TOY/2 CPU architecture


About \| APU2 \| Flash \| Tools \| Shop \| Support

TOY/2 - a minimalist 16 bit CPU

TOY/2 is a minimal 16-bit processor inspired by the TOY CPU described in [1]. The architecture was improved in many areas:

TOY/2 was implemented using pipelining - instructions are executed while the next instruction is fetched.
The program counter is incremented by the main ALU while the operand is read. This reduced complexity. The accumulator and the program counter switch places for this. [3] also does this.
The instruction set was improved. Some redundant instructions were dropped, others added. Control logic is minimal (max. 4 levels of logic).
TOY/2 can address a full 64K word program and memory address space.

TOY/2 was implemented in 3µm CMOS (Philips / Faselec SACMOS), and takes up a whopping 3300 transistors (excluding I/O pads). It would fit into a small corner of a FPGA today. It was designed by Pascal Dornier and Stephan Paschedag at ETH Zürich in 1988 as part of a course in chip design.

Data Path

TOY/2 has a simple 16-bit data path based on the ALU described in [2]. The programmer sees the following registers:

A accumulator
PC program counter
T temporary register for indirect store

and the following flags:

C carry
Z zero

Instruction Set

All instructions are 16-bit: 4 bits for the opcode, and 12 bits for the direct address.

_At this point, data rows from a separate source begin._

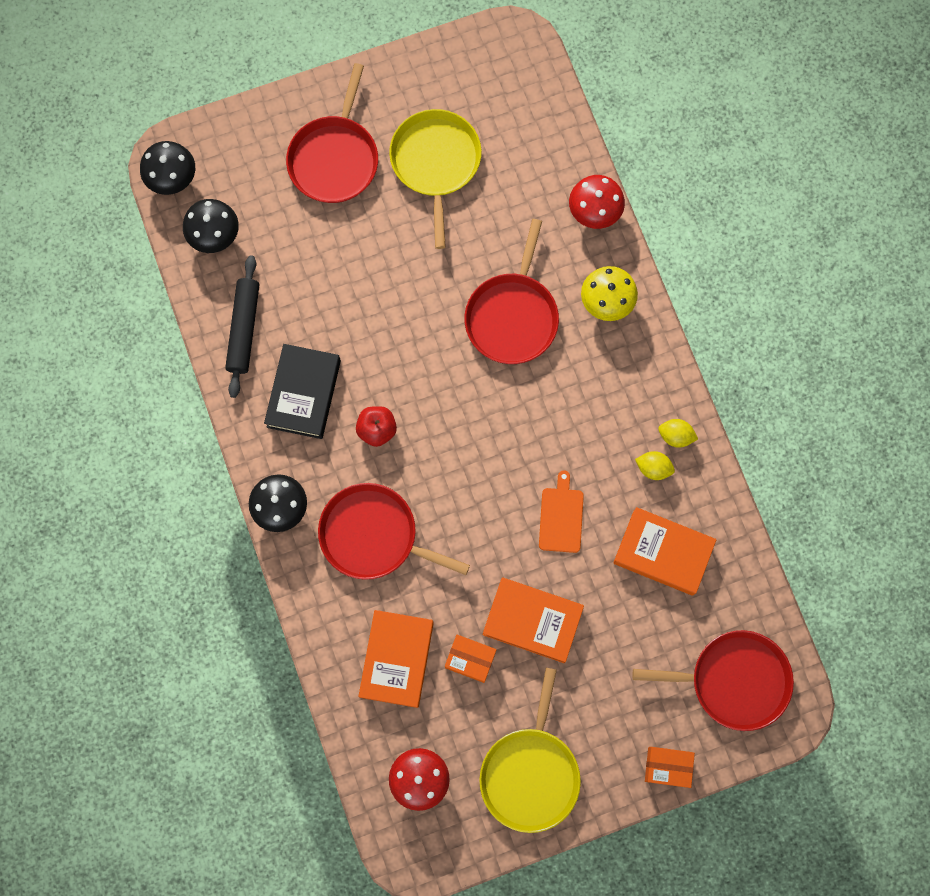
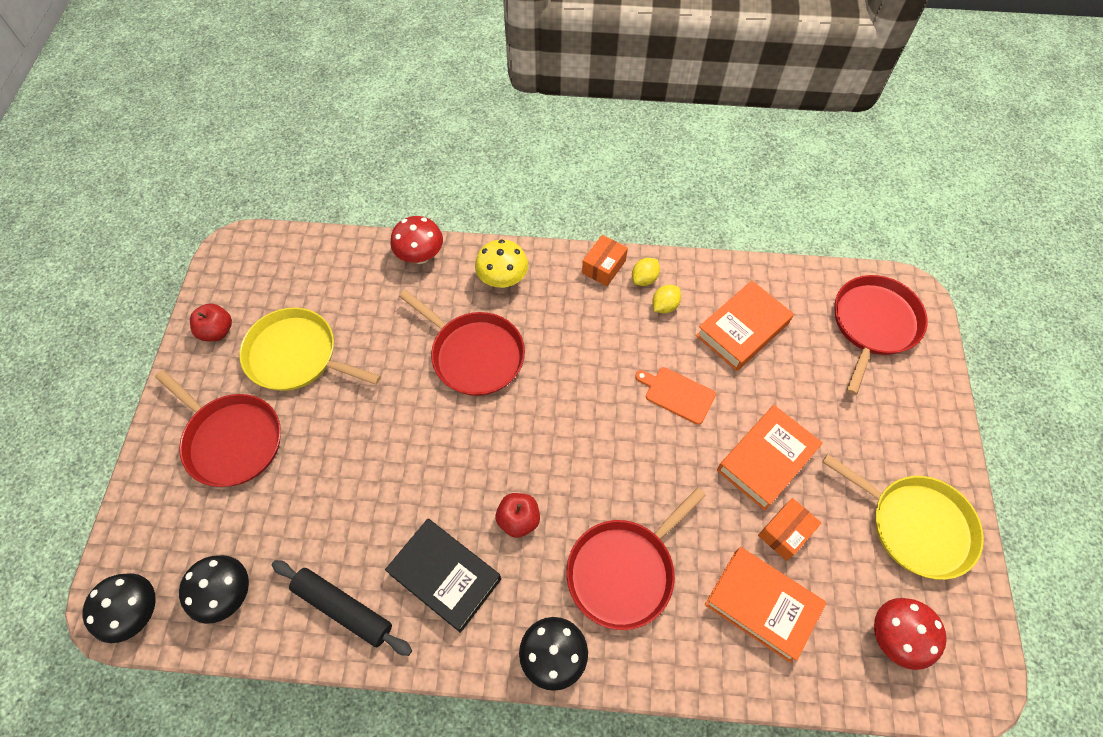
camera: 65 degrees left, 15 degrees down
orange box [645,747,695,788] -> orange box moved to [582,235,628,286]
none -> red apple [190,304,232,341]

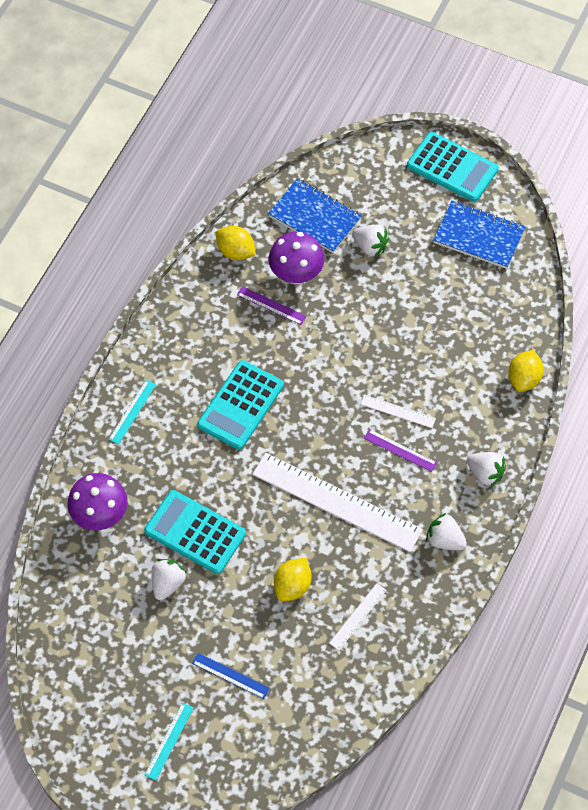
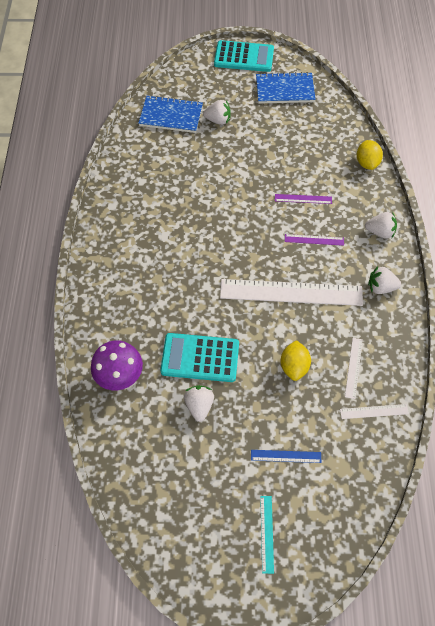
camera: 25 degrees left, 0 degrees up
turquoise ruler [109,380,156,445] -> none
turquoise calculator [197,360,284,450] -> none
yellow lemon [216,226,256,260] -> none
purple ruler [237,286,307,325] -> purple ruler moved to [275,194,332,204]
purple mushroom [269,232,324,284] -> none
white ruler [360,395,436,428] -> white ruler moved to [340,404,409,419]

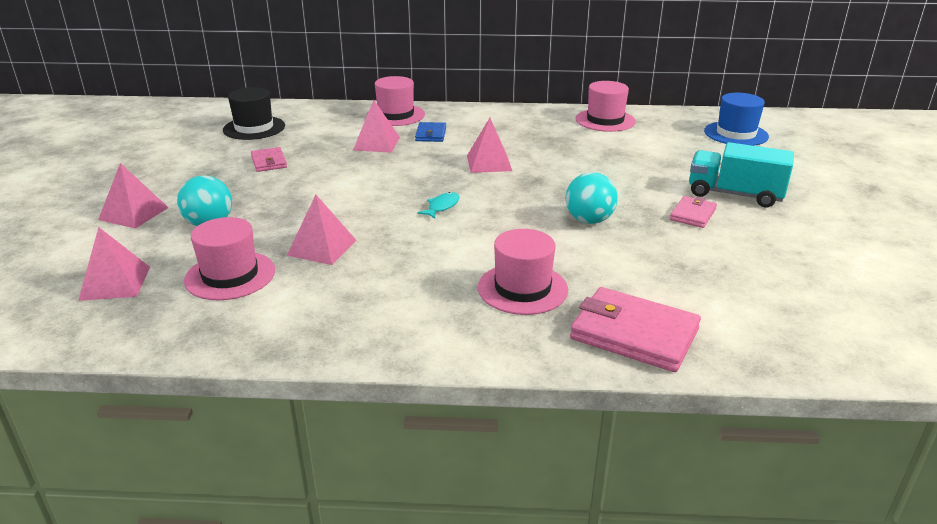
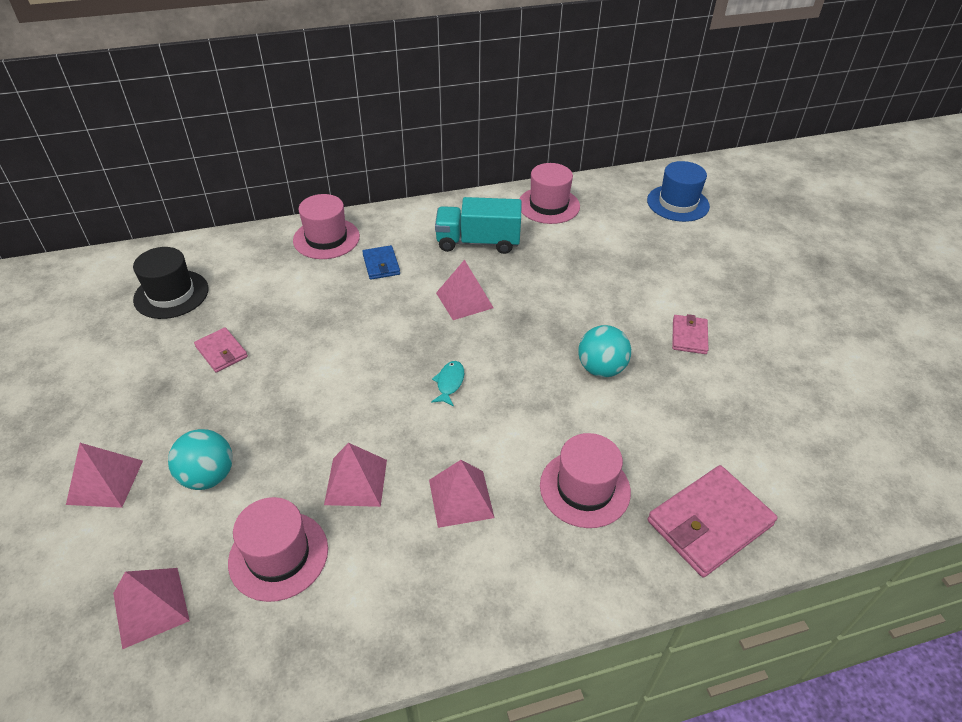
camera: 20 degrees left, 15 degrees up
pink pyramid [353,100,400,153] -> pink pyramid moved to [429,460,495,528]
pink wallet [570,287,701,372] -> pink wallet turned 45 degrees counterclockwise [648,465,778,577]
turquoise truck [689,142,794,207] -> turquoise truck moved to [435,197,521,254]

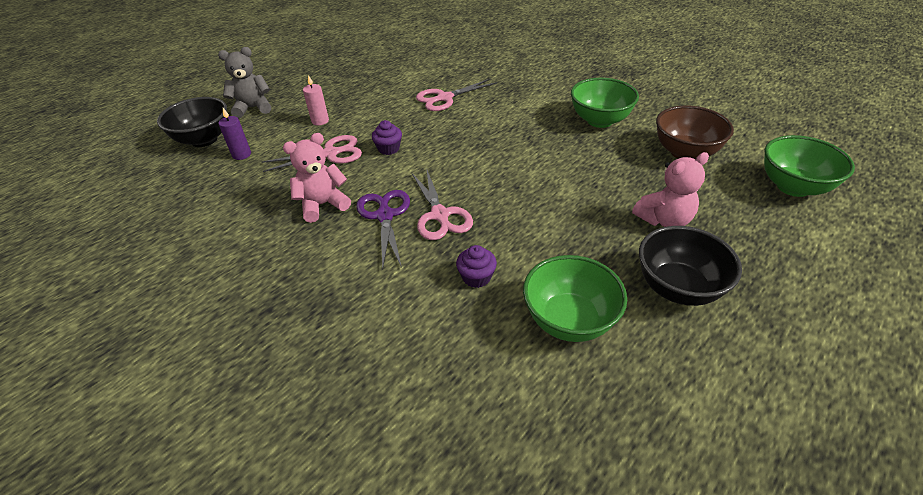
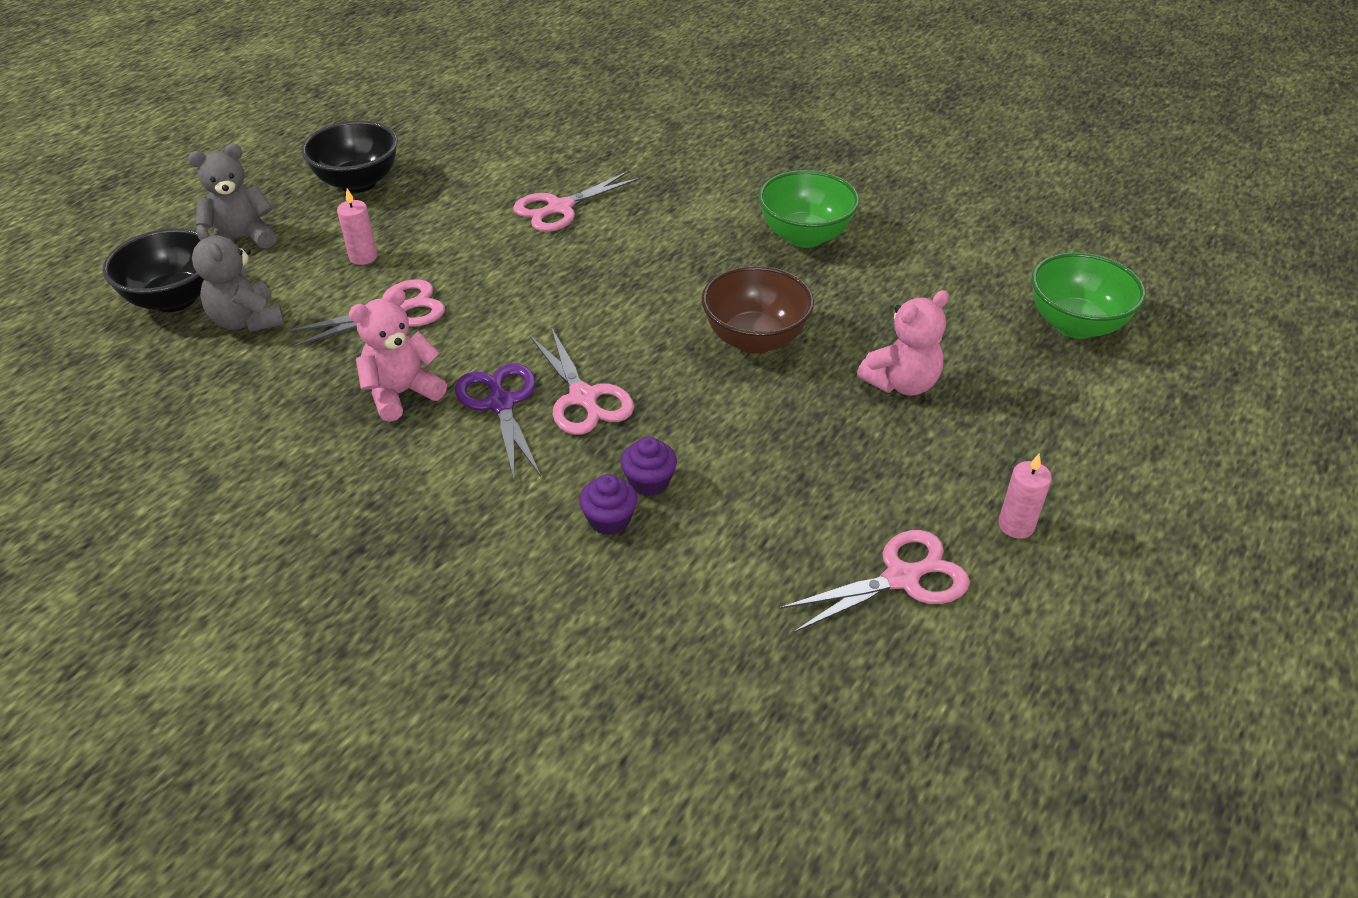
camera: 10 degrees left, 0 degrees up
purple candle [218,108,251,160] -> grey teddy bear [192,225,285,332]
purple cupcake [372,120,402,155] -> purple cupcake moved to [579,474,637,535]
green bowl [523,255,627,342] -> none
black bowl [639,226,742,306] -> black bowl moved to [301,120,398,193]
brown bowl [656,106,734,159] -> brown bowl moved to [701,266,814,354]
none -> pink scissors [779,530,970,633]
none -> pink candle [998,454,1052,539]

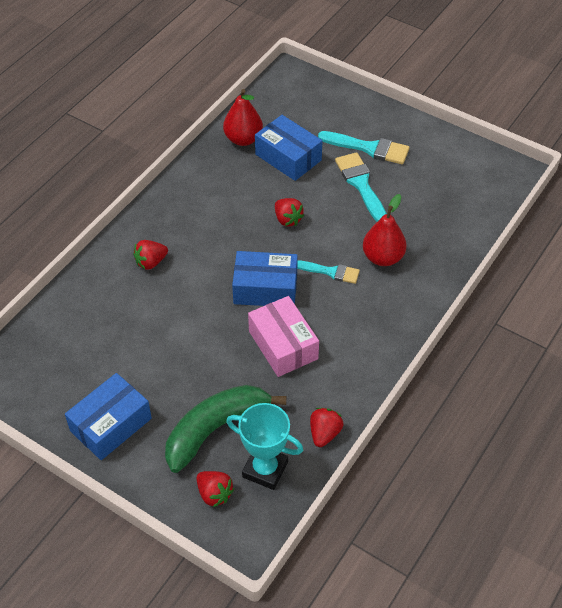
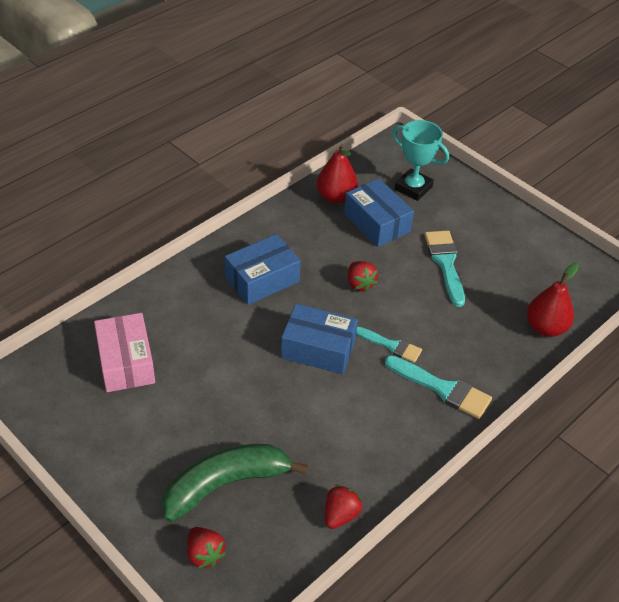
camera: 10 degrees right, 5 degrees down
blue box [65,373,152,460] -> blue box moved to [225,234,301,305]
red strawberry [133,240,168,270] -> none
turquoise trophy [226,403,303,490] -> turquoise trophy moved to [392,120,449,201]
pink box [248,296,319,377] -> pink box moved to [94,313,155,392]
turquoise brush [318,131,410,164] -> turquoise brush moved to [385,355,492,419]
red pear [363,194,407,266] -> red pear moved to [527,262,579,337]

Opcode	Mnemonic	Description	Function
0	JMP vec	Indirect jump	PC:=[vec]
1	ADC src	Addition	A:=A+[src]; update C
2	XOR src	Exclusive or	A:=A xor [src]
3	SBC src	Subtract	A:=A - [src] - C; update C
4	ROR	Rotate right through carry	A,C:=A,C ror 1
5	TAT	Transfer to T	T:=A
6	OR src	Logical or	A:=A or [src]
7	???	illegal	undefined
8	AND src	Logical and	A:=A and [src]
9	LDC src	Load A, clear carry	A:=[src]; C:=0
A	BCC vec	Indirect jump if carry clear	IF C=1 THEN PC:=[vec]
B	BNE vec	Indirect jump if not zero	IF Z=0 THEN PC:=[vec]
C	LDI	Load A indirect	A:=[A]
D	STT	Store T indirect	[A]:=T
E	LDA src	Load A, don't clear carry	A:=[src]
F	STA dest	Store A	[dest]:=A

TOY/2 does not implement a stack, call instructions (which can be implemented using indirect jumps) or interrupts. The focus was on a minimalist design that could be implemented in the time available (and that was so simple that the assistants would let us do it).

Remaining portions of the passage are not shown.